• _TASK STATEMENT_
Each line of the records below that holds "objects" should be returned.

• _MATERIAL FOR THIS EXERCISE_
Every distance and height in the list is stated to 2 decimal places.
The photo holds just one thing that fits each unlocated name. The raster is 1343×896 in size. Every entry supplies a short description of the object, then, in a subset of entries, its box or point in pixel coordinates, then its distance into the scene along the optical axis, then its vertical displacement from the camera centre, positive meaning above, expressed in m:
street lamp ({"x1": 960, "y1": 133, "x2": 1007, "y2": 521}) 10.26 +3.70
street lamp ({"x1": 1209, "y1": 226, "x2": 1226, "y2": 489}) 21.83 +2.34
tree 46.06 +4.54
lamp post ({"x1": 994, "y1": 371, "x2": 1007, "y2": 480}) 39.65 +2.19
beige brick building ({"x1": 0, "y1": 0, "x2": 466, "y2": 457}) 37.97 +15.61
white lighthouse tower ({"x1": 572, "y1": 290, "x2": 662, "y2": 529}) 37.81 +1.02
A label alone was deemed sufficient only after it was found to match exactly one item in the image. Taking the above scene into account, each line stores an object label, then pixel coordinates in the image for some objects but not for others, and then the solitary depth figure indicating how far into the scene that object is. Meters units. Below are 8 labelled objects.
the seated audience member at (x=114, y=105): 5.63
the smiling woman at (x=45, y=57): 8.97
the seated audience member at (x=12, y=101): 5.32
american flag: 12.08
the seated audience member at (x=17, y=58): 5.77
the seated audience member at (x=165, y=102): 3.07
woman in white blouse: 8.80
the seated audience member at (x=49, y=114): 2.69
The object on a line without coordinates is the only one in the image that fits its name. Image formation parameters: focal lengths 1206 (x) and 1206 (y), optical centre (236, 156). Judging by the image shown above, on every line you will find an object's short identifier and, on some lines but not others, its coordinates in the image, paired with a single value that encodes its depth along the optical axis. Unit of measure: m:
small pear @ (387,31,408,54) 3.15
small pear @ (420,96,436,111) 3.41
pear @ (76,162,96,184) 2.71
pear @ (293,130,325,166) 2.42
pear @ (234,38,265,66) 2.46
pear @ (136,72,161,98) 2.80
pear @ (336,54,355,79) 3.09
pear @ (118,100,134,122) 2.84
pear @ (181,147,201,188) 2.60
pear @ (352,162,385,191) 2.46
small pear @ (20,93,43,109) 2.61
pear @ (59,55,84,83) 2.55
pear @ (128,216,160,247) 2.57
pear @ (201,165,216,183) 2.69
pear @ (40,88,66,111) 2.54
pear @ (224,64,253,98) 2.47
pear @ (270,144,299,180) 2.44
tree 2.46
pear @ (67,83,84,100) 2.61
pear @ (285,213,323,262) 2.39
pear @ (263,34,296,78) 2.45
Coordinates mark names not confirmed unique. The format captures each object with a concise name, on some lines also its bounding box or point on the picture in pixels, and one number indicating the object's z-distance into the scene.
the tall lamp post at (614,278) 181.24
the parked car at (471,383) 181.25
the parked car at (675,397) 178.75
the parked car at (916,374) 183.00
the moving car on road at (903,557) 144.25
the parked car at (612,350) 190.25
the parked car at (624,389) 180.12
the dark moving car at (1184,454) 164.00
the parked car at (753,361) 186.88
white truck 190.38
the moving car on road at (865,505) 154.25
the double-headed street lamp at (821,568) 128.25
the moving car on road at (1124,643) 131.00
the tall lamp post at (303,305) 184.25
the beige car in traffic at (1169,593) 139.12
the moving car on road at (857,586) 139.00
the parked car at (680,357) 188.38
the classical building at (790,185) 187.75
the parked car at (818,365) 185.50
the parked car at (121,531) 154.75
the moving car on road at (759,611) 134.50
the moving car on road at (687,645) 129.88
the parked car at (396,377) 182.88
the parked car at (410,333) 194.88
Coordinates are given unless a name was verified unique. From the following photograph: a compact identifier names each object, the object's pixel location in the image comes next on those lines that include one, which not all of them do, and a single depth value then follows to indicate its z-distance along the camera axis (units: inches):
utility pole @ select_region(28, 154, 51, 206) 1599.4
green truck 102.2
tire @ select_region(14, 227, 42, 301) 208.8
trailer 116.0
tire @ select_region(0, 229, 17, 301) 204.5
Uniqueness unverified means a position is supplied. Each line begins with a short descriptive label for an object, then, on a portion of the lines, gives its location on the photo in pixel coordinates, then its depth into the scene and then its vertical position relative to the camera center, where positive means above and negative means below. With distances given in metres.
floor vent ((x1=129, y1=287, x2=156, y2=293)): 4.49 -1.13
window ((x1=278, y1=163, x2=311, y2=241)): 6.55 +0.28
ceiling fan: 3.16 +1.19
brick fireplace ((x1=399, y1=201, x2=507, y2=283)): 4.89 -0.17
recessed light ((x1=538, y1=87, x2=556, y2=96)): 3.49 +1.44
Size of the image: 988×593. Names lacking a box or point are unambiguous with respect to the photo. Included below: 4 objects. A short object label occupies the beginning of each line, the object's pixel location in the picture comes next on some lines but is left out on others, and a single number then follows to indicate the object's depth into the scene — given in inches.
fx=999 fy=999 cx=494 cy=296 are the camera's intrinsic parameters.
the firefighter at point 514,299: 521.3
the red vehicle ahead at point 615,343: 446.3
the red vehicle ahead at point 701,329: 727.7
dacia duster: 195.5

• _FINISHED EXERCISE_
A label alone was deemed sufficient only after it was found to match exactly one item in the image. Taking the above scene into account, each line stores an object label, then pixel coordinates in the image for some objects but not for others, and then the solitary depth figure indicating how far into the scene that object is. Meters units. Below are 8 labelled objects.
Size of the image: 988×593. Names lacking a box or point are unambiguous with respect to the photo. Included below: 4 objects. A short object label occupies the beginning of each line, the object's pixel location in the picture comes next on some lines but is left out on others, and a single number then follows to indicate the object's depth into the scene — given in inches.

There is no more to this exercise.